When he saw the smoldering fire that destroyed his work, with tear filled eyes he said, 'In one short evening the labors of years are consumed. How unsearchable are the ways of God....The Lord has laid me low that I may look more simply to Him."

Now there was a man who made no acquaintance with emotional fragility!

Lest you think, however, that there are no lionhearted saints still left, read on....

"A thirteen-year-old Nigerian Christian has told Christian Solidarity Worldwide (CSW) sources how she was forced to watch her pastor’s murder, and has also spoken of her four-day ordeal as a prisoner in the besieged compound of Islamist group, Boko Haram.

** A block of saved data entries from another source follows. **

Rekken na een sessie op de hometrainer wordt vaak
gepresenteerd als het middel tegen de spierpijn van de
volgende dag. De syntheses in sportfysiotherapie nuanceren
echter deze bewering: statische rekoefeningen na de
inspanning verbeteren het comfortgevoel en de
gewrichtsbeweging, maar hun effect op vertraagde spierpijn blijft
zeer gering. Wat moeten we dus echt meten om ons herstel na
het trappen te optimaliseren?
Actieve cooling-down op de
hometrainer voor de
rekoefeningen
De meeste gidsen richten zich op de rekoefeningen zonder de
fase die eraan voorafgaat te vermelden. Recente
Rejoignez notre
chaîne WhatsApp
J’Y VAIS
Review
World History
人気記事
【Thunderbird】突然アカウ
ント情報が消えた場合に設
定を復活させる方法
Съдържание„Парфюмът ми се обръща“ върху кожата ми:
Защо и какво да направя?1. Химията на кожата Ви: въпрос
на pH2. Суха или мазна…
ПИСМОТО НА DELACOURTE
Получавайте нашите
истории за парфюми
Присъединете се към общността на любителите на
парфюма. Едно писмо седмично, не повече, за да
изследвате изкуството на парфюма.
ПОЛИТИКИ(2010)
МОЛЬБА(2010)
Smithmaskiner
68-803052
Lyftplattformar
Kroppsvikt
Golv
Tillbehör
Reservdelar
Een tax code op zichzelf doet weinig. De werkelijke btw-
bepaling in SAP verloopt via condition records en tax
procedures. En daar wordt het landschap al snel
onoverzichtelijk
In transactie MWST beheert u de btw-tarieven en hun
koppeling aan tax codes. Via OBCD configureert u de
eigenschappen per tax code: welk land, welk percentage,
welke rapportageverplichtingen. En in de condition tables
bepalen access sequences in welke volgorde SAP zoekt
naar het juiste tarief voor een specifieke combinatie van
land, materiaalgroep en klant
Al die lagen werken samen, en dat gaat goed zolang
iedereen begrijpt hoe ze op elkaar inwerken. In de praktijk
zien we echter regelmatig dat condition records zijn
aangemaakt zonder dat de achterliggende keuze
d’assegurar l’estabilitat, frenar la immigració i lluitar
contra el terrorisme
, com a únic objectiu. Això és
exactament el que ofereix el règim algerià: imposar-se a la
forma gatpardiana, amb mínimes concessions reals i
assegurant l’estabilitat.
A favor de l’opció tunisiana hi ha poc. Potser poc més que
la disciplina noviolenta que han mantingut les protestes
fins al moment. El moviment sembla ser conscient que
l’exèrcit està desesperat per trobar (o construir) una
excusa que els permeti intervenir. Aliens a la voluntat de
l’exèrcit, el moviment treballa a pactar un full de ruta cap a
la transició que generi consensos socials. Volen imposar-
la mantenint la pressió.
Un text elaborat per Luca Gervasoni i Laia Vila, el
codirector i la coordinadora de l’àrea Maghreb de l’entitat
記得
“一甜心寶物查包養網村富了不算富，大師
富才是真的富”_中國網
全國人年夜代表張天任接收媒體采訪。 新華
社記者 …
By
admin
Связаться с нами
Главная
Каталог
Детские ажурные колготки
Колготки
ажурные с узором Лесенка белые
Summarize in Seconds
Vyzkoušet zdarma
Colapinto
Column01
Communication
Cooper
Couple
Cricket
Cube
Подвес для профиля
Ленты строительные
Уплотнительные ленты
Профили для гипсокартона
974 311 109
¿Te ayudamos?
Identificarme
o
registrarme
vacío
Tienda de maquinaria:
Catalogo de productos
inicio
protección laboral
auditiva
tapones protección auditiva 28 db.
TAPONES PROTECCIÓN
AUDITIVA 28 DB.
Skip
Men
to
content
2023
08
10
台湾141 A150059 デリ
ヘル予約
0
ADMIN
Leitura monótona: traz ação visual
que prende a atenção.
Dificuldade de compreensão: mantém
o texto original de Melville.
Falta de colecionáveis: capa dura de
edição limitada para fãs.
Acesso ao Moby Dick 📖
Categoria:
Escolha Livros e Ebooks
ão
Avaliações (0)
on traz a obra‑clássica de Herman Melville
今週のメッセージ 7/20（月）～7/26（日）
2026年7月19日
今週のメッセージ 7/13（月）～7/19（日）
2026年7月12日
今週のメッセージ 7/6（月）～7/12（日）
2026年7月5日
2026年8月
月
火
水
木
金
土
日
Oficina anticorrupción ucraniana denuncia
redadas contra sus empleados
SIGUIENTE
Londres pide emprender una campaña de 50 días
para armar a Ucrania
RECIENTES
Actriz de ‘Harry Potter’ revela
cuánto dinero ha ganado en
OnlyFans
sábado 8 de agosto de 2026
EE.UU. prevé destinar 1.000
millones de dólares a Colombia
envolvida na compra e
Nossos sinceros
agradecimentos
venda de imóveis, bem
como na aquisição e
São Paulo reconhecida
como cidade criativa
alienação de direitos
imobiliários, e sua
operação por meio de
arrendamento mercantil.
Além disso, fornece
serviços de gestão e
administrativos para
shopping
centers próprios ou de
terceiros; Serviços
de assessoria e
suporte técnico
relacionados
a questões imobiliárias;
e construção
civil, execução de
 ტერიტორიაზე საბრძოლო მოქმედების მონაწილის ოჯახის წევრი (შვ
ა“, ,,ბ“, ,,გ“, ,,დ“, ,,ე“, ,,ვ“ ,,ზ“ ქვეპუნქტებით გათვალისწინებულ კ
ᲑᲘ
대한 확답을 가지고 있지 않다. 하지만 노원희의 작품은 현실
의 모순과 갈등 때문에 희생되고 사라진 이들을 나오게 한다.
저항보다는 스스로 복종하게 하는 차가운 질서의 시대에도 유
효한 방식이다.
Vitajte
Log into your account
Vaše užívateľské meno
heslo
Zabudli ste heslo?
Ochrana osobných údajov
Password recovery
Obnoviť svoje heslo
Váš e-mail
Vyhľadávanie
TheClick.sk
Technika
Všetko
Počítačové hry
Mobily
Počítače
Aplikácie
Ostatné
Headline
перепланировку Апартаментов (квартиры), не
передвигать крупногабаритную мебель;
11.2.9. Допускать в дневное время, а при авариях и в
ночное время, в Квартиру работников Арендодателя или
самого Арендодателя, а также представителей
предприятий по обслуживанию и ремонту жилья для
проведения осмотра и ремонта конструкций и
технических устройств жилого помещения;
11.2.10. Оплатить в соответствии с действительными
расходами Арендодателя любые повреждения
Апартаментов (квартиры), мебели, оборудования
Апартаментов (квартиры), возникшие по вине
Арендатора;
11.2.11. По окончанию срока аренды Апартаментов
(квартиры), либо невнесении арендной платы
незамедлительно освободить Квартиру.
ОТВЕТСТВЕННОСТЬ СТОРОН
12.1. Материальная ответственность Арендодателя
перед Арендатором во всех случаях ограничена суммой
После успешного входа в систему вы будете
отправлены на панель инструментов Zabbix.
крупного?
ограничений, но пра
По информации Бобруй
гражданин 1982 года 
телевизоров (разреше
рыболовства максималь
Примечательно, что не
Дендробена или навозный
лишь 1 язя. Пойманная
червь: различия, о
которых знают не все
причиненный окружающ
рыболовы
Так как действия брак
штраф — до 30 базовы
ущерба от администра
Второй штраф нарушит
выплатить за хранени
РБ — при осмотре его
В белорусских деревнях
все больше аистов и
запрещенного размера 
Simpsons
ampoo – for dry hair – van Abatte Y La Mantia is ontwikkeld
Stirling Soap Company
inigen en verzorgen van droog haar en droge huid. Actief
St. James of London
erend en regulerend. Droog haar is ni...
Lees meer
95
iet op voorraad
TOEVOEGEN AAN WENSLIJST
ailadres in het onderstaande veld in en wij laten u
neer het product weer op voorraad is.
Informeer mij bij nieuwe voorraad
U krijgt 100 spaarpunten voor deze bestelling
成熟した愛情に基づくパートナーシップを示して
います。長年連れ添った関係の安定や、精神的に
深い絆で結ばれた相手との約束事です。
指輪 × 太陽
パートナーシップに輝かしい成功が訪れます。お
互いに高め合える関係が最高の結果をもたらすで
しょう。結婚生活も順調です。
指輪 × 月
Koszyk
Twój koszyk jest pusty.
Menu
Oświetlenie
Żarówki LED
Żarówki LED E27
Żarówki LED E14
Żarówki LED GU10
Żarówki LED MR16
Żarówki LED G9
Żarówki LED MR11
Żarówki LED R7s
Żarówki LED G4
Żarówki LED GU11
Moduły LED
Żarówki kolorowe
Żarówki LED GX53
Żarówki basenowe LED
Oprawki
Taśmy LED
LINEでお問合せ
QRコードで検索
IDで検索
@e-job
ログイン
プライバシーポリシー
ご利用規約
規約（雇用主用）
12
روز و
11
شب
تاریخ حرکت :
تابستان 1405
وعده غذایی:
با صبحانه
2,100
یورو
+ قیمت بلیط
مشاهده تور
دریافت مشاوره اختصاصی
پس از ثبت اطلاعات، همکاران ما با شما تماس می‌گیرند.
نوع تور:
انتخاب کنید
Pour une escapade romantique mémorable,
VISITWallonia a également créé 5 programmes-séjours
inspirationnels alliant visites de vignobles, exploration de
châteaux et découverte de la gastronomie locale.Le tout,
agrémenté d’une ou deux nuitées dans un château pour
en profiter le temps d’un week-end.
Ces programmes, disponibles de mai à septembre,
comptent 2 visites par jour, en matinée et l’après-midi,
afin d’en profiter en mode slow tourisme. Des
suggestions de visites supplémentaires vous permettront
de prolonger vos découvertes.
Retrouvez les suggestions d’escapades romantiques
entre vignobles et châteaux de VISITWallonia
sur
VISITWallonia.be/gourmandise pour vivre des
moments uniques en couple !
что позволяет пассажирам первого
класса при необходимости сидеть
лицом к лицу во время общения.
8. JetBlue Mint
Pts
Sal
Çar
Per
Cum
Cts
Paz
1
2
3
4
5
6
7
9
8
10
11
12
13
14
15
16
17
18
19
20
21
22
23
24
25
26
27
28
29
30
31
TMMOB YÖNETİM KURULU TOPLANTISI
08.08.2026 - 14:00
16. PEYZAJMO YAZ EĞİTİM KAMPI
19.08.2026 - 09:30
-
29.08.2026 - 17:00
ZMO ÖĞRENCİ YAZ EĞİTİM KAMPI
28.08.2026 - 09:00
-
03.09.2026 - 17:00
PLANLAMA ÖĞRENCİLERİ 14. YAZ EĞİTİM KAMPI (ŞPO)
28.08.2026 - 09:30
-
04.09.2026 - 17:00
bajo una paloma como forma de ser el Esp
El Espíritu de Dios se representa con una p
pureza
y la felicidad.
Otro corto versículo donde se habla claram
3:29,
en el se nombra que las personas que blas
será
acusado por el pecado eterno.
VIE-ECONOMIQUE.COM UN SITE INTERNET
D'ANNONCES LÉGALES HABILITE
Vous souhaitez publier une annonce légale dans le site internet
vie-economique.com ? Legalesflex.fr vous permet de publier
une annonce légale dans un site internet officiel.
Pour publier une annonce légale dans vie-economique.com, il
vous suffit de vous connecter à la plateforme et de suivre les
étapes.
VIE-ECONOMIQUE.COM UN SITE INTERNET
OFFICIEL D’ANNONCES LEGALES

On 26 July, Mary was in church with her pastor, his brother and an older Christian woman when a group of fifty militants broke in. She and her pastor hid as the group killed the pastor’s brother and dragged the older woman out of the room. On discovering their hiding place, the militants cut off her pastor’s hand to stop him holding on to her, then hacked him to death with machetes before setting him on fire.


The girl and the woman were dragged to Boko Haram’s compound in Maiduguri’s Railway district, and were placed in a room with around 100 other Christian women and girls. They were all asked to renounce their faith or face continued imprisonment, while Christian men were given the choice of renouncing their faith or dying.


Mary vividly describes how she was forced to wash the blood stained clothing of Boko Haram fighters. She was in the camp for four days, but managed to escape with a few others when military forces intensified their attack on the compound.


Mary’s pastor was one of three Christian ministers targeted and killed by Boko Haram during last week’s violence. Photographs showing the corpse of one murdered pastor from the Church of Christ in Nigeria, Rev Sabo Yakubu, indicate that his heart may have been ripped out.


Stuart Windsor, CSW’s National Director said: “CSW is deeply saddened by the appalling nature of the crimes committed by this sect against innocent civilians. Local Christians have also expressed disappointment that some western media have disregarded the targeted nature of attacks on their community, and the brutal murders of Christian pastors. Unless this aspect of the violence is recognised by all and dealt with effectively, people in Northern Nigeria will continue to suffer because of their religious beliefs”.

As we stand on the precipice of the last days, will we be like William Carey and Mary, or will be the poster child for "emotional fragility"? Maybe it would behoove us to check ourselves to see if perhaps our diet is too full of "junk food" instead of feeding on the solid meat of the Word of God so that we can be workmen who need not to be ashamed.